Маленький индеец рассказывает, что невдалеке от Арктании устроили свое подводное логово недобитые «крестовики» – фашисты христианского пошиба. Зампредседателя Всемирного Совета негритянский коммунист-адмирал по кличке Бронзовый Джо обращается к человечеству с воззванием. Большевики образуют Чрезвычайную полярную комиссию.
Под ногами путается карлик-шпион, но его быстро нейтрализуют. Полярники совершают вылазку во вражеское логово. А геофизики придумывают способ поднять это гнездо на поверхность с помощью радиоактивного взрыва.
В небольшой роман для подростков автор умудряется упаковать целый ворох мифологем. Летающая Лапута и мрачная Гиперборея. Новые крестоносцы и оживший Лазарь. Роковая фашистская красотка и беспощадная большевистская валькирия. Новый капитан Немо и новый подводный Маугли. Геркулесовы столпы и плавучие острова. Новый Гулливер – стереоскопический призрак Большого Брата. Радий, который исцеляет мертвых и двигает горы. В общем, красота.
Кроме того, в романе выведены сразу четыре пары отцов и детей. Причем некоторые из них служат противоборствующим режимам.
Путь гиперборейцев
Борхес утверждает: для материалистов основа всего – это пространство (потому что «главное для материалистов – атомы»). Для идеалиста же основа всего – «космическое сновидение, которое мы называем временем».

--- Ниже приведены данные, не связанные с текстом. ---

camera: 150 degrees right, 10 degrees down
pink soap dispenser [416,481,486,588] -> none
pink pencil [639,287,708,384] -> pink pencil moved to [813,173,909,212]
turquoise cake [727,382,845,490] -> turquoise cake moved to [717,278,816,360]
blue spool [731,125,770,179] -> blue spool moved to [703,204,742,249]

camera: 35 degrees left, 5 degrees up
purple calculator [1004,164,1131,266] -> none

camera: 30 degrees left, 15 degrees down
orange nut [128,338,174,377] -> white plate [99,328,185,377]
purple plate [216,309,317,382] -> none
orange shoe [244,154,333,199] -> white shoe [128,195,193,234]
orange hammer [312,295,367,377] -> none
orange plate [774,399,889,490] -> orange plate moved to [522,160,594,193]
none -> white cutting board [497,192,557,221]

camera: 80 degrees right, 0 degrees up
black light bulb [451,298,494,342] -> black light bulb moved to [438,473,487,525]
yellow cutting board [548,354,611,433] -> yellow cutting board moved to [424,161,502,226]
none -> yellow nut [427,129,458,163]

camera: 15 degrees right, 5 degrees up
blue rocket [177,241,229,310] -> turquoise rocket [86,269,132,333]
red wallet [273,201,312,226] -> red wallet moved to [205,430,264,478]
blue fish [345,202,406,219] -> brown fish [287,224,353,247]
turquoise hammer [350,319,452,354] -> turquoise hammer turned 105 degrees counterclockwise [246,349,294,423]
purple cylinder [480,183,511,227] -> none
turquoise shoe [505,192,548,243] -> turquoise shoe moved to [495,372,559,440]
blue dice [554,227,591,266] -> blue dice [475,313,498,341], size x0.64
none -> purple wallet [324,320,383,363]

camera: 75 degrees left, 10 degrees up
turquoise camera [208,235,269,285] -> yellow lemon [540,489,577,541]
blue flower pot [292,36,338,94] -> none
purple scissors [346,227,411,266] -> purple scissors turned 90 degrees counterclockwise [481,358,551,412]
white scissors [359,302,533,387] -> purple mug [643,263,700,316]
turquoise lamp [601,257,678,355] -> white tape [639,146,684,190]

Большевики называли себя убежденными и принципиальными материалистами. Но с уточняющей оговоркой: диалектическими и историческими. Идеология и идеократия были гораздо важней, чем власть материи. Нищие колхозы предпочтительней сытых кулаков. Потому что идея-то у колхозов правильная: коллективный планомерный труд под неусыпным партийным присмотром. А постоянные неурожаи можно объяснить схоластической диалектикой либо исторической казуистикой.
Поэтому именно в СССР изобрели пространственно-временной континуум «от забора до обеда». А биологический термин «хронотоп» успешно привили к гуманитарным дисциплинам. А «чрезвычайная тройка» могла состоять из 16 человек. А вместо обещанного коммунизма праздновали Московскую олимпиаду с летающим медведем.